Oui, deux trous d’air d’une telle brutalité, quasi identiques, à 72 heures d’intervalle, cela devrait alerter la SEC. Ou alors, c’est la reconnaissance qu’il n’y a vraiment plus rien qui puisse motiver une enquête dans un marché totalement chaotique, et c’est très dommageable pour l’image de Wall Street et la confiance des épargnants.

Les scores de clôture de Wall Street sont totalement en décalage avec la forte progression consécutive à l’annonce (largement anticipée) d’une baisse de 50 points du Prime Rate par la Fed et ne veulent pas dire grand chose. Mais pour qui ne connaît pas le film de la journée et découvre le recul des indices américains en jetant un oeil sur son téléphone portable ou sur un écran de télévision, la première impression serait que le phénomène de fait accompli à prévalu et qu’une consolidation était naturelle au lendemain d’une envolée historique du Dow Jones, du S&P et du Nasdaq 100.

** La baisse de Wall Street véhicule un sentiment d’autant plus fallacieux que le communiqué final de la Fed laisse présager un dixième épisode de détente des taux (à 0,25 ou 0,50% ?).
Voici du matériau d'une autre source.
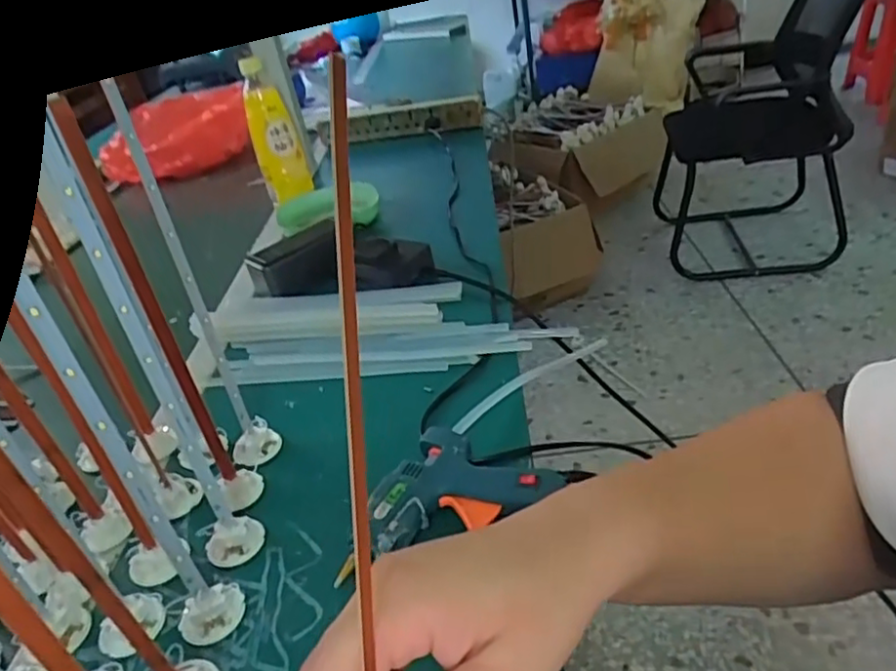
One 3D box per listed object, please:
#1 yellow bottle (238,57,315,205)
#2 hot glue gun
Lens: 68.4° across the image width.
[{"bbox_3d":[-0.235,-0.269,0.909,0.067,0.176,0.049,-18,33,-10],"label":"yellow bottle"},{"bbox_3d":[-0.002,0.104,0.457,0.160,0.030,0.084,-19,33,-12],"label":"hot glue gun"}]

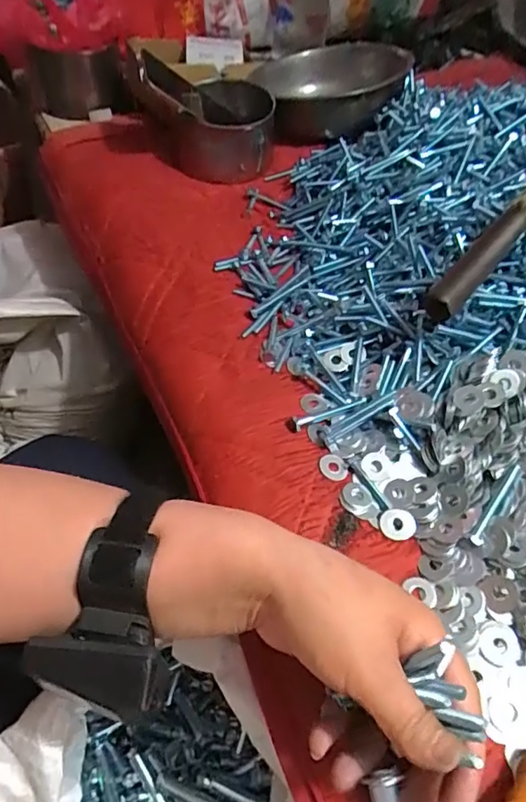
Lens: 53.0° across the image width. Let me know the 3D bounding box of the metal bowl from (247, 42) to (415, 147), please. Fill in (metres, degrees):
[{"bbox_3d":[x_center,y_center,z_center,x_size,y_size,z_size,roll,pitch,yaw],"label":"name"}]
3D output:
[{"bbox_3d":[0.092,-0.449,0.752,0.194,0.078,0.231,-7,50,-7],"label":"metal bowl"}]

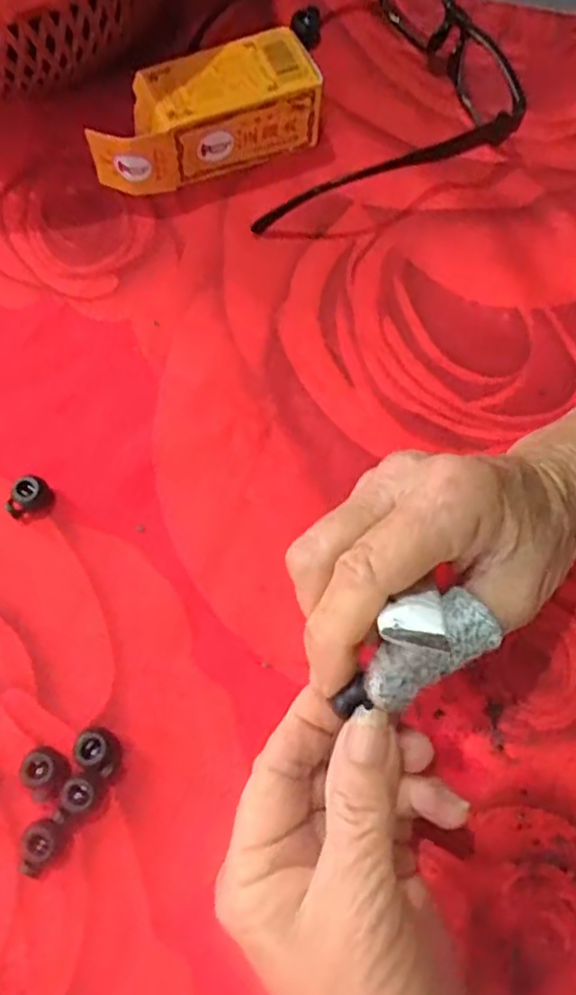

En cause, l’activité économique qui semble avoir ralenti de façon marquée, impactée par la baisse de la consommation des ménages, elle même victime des turbulences financières qui ont tari le crédit.

Le PIB américain du troisième trimestre (publié aujourd’hui à 13h30) risque de s’être contracté de 0,5%… mais cela pourrait être pire au quatrième trimestre. L’inflation devrait se contracter sous les 3% sur la période, même si le baril de pétrole vient d’enregistrer son premier véritable gros rebond technique (+7,5% à 68,5 $).

Un rebond réduirait la facture pour les investisseurs — -15% pour le CAC 40, -20% pour le Nasdaq… mais -12% seulement en tenant compte de l’envolée du dollar — mais. Cependant, même si les indices boursiers semblent mûrs pour un rebond d’ici le 31 octobre, la série d’incidents indiciels survenus en Allemagne et aux Etats-Unis depuis lundi ne participe pas au rétablissement de la sérénité des investisseurs.